Effect of sintering temperature and cooling rate on the morphology, mechanical behavior and apatite-forming ability of a novel nanostructured magnesium calcium silicate scaffold prepared by a freeze casting method

In this research, sol–gel-derived nanostructured calcium magnesium silicate (merwinite)-based scaffolds were fabricated by water-based freeze casting method. The effect of cooling rate and sintering temperature on pore sizes and mechanical characteristics of the scaffolds was studied. Microstructure and surface morphology of scaffolds were also observed by scanning electron microscopy before and after various time intervals of soaking in simulated body fluid. The results showed that increasing temperature at the constant rate led to increasing the parameters of volume and linear shrinkage, strength ( σ ), and Young’s modulus ( E ) but decreasing porosity. This increase was significant for strength and Young’s modulus.

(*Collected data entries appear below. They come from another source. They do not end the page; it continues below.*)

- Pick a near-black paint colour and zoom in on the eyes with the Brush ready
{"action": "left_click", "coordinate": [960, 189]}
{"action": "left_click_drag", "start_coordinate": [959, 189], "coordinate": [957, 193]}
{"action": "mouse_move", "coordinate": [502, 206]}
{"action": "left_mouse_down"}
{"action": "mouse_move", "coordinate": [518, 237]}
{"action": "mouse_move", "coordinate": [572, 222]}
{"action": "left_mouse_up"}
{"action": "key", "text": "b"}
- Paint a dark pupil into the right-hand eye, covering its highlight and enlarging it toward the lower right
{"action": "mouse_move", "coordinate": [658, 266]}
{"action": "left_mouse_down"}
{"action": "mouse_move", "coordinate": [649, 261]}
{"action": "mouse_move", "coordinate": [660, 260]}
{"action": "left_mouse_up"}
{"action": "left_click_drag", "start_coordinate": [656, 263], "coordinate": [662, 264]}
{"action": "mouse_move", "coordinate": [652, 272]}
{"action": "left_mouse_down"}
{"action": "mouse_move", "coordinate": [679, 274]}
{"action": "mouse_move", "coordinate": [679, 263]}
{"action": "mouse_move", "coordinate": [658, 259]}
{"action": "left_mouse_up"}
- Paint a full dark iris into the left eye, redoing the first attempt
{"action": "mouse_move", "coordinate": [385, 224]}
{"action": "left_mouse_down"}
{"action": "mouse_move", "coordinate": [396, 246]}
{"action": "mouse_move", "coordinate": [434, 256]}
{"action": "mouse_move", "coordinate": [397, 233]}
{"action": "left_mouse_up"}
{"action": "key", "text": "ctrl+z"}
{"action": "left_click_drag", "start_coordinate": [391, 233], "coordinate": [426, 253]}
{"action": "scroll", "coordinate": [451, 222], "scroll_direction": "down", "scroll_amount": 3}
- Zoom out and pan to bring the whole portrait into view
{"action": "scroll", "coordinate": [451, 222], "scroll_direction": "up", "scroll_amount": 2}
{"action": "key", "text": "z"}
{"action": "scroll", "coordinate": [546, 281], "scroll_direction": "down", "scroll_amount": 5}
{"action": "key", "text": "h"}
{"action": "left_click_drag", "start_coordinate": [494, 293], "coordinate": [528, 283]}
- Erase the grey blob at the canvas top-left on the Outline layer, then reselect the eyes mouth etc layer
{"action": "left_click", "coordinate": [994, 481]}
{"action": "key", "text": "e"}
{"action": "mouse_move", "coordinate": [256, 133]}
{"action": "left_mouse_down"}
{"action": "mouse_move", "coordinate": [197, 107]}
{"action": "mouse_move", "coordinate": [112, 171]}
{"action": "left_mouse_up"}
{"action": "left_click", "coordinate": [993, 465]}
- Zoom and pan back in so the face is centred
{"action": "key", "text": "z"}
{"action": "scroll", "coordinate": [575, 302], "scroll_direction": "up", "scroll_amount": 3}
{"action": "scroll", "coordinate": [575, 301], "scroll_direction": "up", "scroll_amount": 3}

In addition, with the increase of rate at the constant temperature, the parameters of volume and linear shrinkage and also porosity decreased whereas strength and Young’s modulus increased significantly. According to the obtained mechanical results, the best mechanical properties were achieved when the scaffold was prepared at cooling rate and sintering temperature of 277.15°K/min and 1623.15°K, respectively ( E = 0.048 GPa and σ = 2 MPa). These values were closer to the lower limit of the values for cancellous bone. The acellular in vitro bioactivity revealed that different apatite morphologies were formed on the surfaces for various periods of soaking time when the scaffolds prepared at the freezing temperature of 277.15°K/min and at the two different sintering temperatures. The favorable mechanical behavior of the porous constructs, coupled with the ability of forming apatite particles on the surface of scaffold, indicates the potential of the present freeze casting route for the production of porous scaffolds for bone tissue engineering.